At this point I’m sure you’re thinking this is beginning to sound like a melodramatic made-for-television movie and I would probably agree with that assessment.

Brennus and Romulus sneak out of the gladiator school for an evening’s entertainment and are implicated in the death of a Roman nobleman who just happens to be the hated former patron of Tarquinius. To escape crucifixion, the two flee south where they hear Crassus is assembling an army to invade Parthia. In Brundisium, they meet Tarquinius and our ensemble cast is finally ready to get into some serious trouble in the deserts of Syria where Crassus will meet his inevitable fate at the battle of Carrhae, the climax of this first installment.

Kane obviously knows the rudimentary history of the late Roman Republic and its key players and his characters have some depth. I like the way he interjects the occasional Latin term into the narrative in a context that clearly reveals its meaning without delivering a specific definition. This is the natural way that people learn another language and his use of the technique is appreciated.

However, some background details of Roman culture and some of the scenarios developed in his narrative were grating to me because of my previous studies. As an admirer of Julius Caesar and someone who has read a number of biographies about him, I could not swallow the premise that Caesar would demean himself in public by raping a passing slave girl. First of all, Caesar was abstemious in his dining and drinking habits and meticulous about his personal hygiene so was not the type to participate in public drunken revelries – even as a young man. Second, Caesar prided himself on being a sought after lover. His sexual appetites were well satisfied by his numerous paramours with other men’s wives, whether his own wife was ill or not.

Then Romulus narrowly escapes being run over by an ox cart in the streets of Rome in the middle of the day. I had previously read that wagons and carts were forbidden by law to enter Rome until after dark. I mentioned this to my friend Pat Hunter, author of “Immortal Caesar,” and she told me that she thought the legislation was passed after Caesar returned from Gaul so this criticism may be unjustified.

Later, Romulus defeats an experienced and successful gladiator in a “duel” at the gladiator school. It is hard for me to believe that a 14-year-old boy with occasional training with a sword could defeat a veteran gladiator in single combat on his first outing. Gladiators were burly, barley-fed brutes (how’s that for alliteration!) whose body mass alone would have nearly guaranteed victory in such an encounter. Perhaps Kane was trying to appeal to a younger demographic with that one.

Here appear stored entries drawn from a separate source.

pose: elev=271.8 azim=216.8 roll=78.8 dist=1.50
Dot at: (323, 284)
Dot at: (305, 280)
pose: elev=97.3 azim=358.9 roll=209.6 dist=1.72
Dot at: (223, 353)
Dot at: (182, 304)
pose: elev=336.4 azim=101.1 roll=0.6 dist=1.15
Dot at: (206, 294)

Then, I seriously doubt that a Roman noble, irregardless of how besotted he was with a beautiful prostitute, would have taken her to a formal Roman dinner party. I realize Rome had become Hellenized to some extent since the second Punic War but prostitutes from a brothel were not treated as Greek heitera in Roman social circles. He also would not have taken her to Roman gladiatorial contests or at least not sat with her and discussed combat tactics. Women were relegated to the uppermost seats, totally segregated from the men at Roman games, or at least they were less than a century later when the Flavian amphitheater (Colosseum) was built.

Kane also explained that only the most blood-thirsty Romans stayed for the gladiator bouts late in the afternoon, after watching the beast hunts and executions. This was laughable, as the gladiator contests were viewed as the climax of the entire experience. If anyone left, it was to grab a bite to eat at lunch during the criminal executions.

But, despite these perceived historical missteps, Kane spun a good yarn. I would agree with Rollins that the story was engaging, although “visceral”, no, not after reading one of Bernard Cornwell’s battle sequences in which his protagonist slashes wildly with a battle ax, wiping the spray of blood from a severed artery out of his eyes and flicking a fragment of bone and brain from his cheek – I was listening to Bernard Cornwell’s “Agincourt” during my morning workout at the same time I was reading the hard copy of “The Forgotten Legion” in the evening. Now that is my idea of visceral!